Anna denkt nach, Anna schreibt, Miniaturen

Der hunderfünfundfünfzigste Tag im Danach: Spontan frei nehmen

30. Juni 2021. Mittwoch. Schlecht geschlafen. Sauna. Es regnet die halbe Nacht, morgens sind draußen „nur“ 19 Grad (später sollen 21 werden), aber es ist Waschküchenklima, der Schweiß steht auf der Haut und hat keine Chance zu verdunsten.

Ich bin schon beim Aufwachen unter Druck angesichts all der Dinge, die mir im Kopf herumspuken. Beklemmungen in der Brust, Verspannungen im ganzen Körper. Ich bin gestresst und ich weiß es. Nur was ich dagegen tun kann, weiß ich nicht. Ungefähr zehnmal am Tag versuche ich, mich selbst zu beruhigen, Dinge vom Zettel zu nehmen („das ist jetzt nicht wichtig, das mache ich irgendwann“), Dinge zu klären, Dinge abzuarbeiten, aber für jedes Ding, was weggeht, kommen zwei neue hinzu. Ich fühle mich unendlich allein und hilflos. Ich will nicht alles allein machen und entscheiden und planen und aushalten müssen!

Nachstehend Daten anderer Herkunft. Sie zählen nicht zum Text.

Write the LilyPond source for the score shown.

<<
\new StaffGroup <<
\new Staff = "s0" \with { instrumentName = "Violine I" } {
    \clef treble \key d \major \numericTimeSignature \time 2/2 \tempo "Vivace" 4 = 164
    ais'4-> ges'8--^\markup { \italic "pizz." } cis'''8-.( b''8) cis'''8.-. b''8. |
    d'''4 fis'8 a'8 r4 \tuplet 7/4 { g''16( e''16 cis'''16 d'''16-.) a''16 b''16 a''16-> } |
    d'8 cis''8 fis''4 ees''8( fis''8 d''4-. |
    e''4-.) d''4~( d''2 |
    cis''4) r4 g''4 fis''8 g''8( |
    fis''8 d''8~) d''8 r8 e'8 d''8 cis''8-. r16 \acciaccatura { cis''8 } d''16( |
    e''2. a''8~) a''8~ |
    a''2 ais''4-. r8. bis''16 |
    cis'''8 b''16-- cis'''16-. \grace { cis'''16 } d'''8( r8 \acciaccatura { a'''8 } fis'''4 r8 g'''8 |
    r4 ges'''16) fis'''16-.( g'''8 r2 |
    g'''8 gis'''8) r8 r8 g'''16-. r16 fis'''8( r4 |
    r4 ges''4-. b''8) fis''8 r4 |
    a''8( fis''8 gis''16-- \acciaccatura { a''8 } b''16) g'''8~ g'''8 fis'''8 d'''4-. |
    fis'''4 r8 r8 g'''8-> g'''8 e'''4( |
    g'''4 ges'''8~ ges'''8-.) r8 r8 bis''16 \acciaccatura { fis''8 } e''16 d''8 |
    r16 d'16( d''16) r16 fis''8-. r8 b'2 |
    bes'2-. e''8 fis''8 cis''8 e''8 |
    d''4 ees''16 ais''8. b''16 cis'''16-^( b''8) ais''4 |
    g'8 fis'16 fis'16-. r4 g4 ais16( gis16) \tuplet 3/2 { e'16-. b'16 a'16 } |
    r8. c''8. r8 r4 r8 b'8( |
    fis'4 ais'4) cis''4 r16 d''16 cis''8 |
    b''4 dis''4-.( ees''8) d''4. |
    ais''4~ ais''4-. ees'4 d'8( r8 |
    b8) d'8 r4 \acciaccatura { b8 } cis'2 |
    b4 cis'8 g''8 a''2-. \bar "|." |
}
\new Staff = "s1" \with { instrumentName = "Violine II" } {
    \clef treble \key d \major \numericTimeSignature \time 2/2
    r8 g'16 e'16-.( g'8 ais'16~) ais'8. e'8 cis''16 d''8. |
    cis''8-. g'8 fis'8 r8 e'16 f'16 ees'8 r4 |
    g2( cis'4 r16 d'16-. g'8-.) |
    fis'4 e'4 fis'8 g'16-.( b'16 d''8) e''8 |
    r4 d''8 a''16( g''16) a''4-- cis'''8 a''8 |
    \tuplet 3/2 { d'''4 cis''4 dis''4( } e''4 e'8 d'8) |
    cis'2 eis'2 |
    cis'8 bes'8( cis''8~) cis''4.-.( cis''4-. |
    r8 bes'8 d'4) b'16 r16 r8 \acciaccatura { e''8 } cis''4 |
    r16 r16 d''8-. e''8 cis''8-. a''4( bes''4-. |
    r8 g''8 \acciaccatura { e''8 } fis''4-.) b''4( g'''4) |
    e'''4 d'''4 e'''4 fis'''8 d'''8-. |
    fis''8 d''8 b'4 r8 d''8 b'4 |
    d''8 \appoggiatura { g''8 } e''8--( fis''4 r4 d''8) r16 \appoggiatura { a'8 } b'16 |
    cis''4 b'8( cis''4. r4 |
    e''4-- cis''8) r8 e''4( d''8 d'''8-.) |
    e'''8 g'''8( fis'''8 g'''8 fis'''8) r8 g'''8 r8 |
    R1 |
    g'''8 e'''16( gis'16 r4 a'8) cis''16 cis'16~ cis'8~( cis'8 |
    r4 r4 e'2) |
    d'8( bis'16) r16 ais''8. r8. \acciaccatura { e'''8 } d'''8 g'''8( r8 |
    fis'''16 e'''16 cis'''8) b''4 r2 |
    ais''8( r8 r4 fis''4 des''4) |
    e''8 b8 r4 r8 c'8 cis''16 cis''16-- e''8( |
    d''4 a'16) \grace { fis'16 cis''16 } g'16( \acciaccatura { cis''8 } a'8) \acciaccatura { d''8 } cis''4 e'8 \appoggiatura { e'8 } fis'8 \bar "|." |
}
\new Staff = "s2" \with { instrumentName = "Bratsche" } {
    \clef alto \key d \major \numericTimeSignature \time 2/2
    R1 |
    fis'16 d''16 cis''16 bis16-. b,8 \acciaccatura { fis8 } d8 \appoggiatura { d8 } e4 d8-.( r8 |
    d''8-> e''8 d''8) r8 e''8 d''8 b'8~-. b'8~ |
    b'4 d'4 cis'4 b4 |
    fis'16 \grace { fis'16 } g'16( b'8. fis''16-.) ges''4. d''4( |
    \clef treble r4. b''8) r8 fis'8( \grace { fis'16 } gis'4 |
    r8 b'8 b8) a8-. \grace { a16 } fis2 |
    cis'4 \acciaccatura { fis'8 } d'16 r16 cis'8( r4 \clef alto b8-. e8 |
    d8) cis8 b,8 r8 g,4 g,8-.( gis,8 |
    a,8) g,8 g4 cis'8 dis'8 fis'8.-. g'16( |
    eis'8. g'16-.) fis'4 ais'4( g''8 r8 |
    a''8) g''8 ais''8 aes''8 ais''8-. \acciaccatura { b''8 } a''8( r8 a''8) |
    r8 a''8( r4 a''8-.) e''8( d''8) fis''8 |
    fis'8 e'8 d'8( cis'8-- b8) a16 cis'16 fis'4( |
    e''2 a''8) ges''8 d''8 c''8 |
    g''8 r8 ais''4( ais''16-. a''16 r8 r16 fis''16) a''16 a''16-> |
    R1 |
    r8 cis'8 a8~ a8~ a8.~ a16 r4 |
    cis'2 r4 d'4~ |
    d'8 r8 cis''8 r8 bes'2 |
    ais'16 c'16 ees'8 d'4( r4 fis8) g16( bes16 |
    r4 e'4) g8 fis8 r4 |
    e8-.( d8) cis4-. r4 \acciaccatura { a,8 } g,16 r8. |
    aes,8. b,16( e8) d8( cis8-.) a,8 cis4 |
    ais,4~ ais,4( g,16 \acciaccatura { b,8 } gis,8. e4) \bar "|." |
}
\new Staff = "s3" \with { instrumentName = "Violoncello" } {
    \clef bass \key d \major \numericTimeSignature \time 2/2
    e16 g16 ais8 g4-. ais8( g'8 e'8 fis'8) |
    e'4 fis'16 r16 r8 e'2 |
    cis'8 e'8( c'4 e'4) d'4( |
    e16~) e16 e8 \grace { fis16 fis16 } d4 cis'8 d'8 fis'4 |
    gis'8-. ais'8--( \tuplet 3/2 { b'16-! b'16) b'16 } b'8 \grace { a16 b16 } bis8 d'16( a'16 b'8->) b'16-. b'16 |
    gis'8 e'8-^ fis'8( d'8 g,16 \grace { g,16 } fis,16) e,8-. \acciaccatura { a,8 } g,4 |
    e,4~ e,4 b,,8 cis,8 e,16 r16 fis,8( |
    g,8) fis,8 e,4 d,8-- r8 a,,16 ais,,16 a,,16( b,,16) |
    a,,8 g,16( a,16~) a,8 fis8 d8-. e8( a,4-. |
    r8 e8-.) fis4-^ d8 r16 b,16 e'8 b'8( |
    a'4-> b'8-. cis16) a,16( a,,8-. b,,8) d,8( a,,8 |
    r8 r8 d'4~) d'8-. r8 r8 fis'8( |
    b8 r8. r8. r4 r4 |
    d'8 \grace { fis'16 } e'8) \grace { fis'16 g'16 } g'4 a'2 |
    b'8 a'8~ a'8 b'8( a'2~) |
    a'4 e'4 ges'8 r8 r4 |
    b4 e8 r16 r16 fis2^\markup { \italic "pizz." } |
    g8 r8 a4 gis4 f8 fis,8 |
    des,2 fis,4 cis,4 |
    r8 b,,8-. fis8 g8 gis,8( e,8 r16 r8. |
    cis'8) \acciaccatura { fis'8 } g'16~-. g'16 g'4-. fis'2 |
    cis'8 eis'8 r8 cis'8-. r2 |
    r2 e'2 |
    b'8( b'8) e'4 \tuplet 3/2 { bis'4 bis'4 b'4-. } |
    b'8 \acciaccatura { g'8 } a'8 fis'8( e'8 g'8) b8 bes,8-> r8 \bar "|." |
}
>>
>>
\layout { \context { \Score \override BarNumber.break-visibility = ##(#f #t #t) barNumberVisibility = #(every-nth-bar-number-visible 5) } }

Immerhin ist morgens das Geld der Lieblingskundin auf dem Konto, und ich kann die Miete bezahlen. das war knapp!

Letztendlich nehme ich mir den Tag frei. Scheiß drauf. Da ist nichts so wichtig, dass ich darüber krank werden sollte.
Stattdessen backe ich einen schnellen Rührkuchen für das Jubiläum von H.s Firma morgen. Es ist mir ein Bedürfnis, das stellvertretend für ihn zu feiern, auch wenn es höllisch weh tut.
Ansonsten verbringe ich den Tag lesend im Sessel beziehungswiese mit Kunden am Telefon.

Mittag fahre ich zum Hauptbahnhof, um Freund B. vom Zug abzuholen. Er war eine Woche bei Freunden und Verwandten in seiner alten Heimat.
Er war extrem nervös und angespannt, als er aus dem Zug ausstieg und blieb es auch die ganze Fahrt zu ihm nach Hause (er wollte ein Taxi nehmen, was sicher besser für seinen Zustand war als die überfüllte S-Bahn). Hatte deshalb wohl auch kaum geschlafen letzte Nacht. Seltsam, ich spüre ja auch seit ein paar Tagen diese extreme Anspannung. Ist es doch ein Zusammenspiel von Wetter und Kreislauf? Oder Stress?

Ich begleite ihn nach Hause und versuche, Ruhe auszustrahlen. Er kommt auch zusehends runter. Als wir ins benachbarte Restaurant aufbrechen, dort gemütlich sitzen und essen, beruhigt er sich sichtlich. Womöglich war das Zusammensein mit den Leuten auch einfach anstrengender als er sich zugestehen wollte (er hat Asperger).

Kurz vor acht bin ich wieder zu Hause, dieser freie Tag hat richtig gut getan.

* * * * *

Woran ich mich erinnern will:
Schöne kleine Dinge: Kuchenduft, auf dem Bahnhof sein können, ohne weinen zu müssen, jemand freut sich, mich zu sehen, essen gehen.

What I did today that could matter a year from now:
.

Was wichtig war:
Einen Gang runterschalten.
Auf mich hören.
Unterwegs sein.
Für jemanden da sein.
Etwas wiederbekommen, was ich verloren habe.

Begegnungsnotizen:
Freund B.
Menschen in U- und S-Bahn und im Restaurant.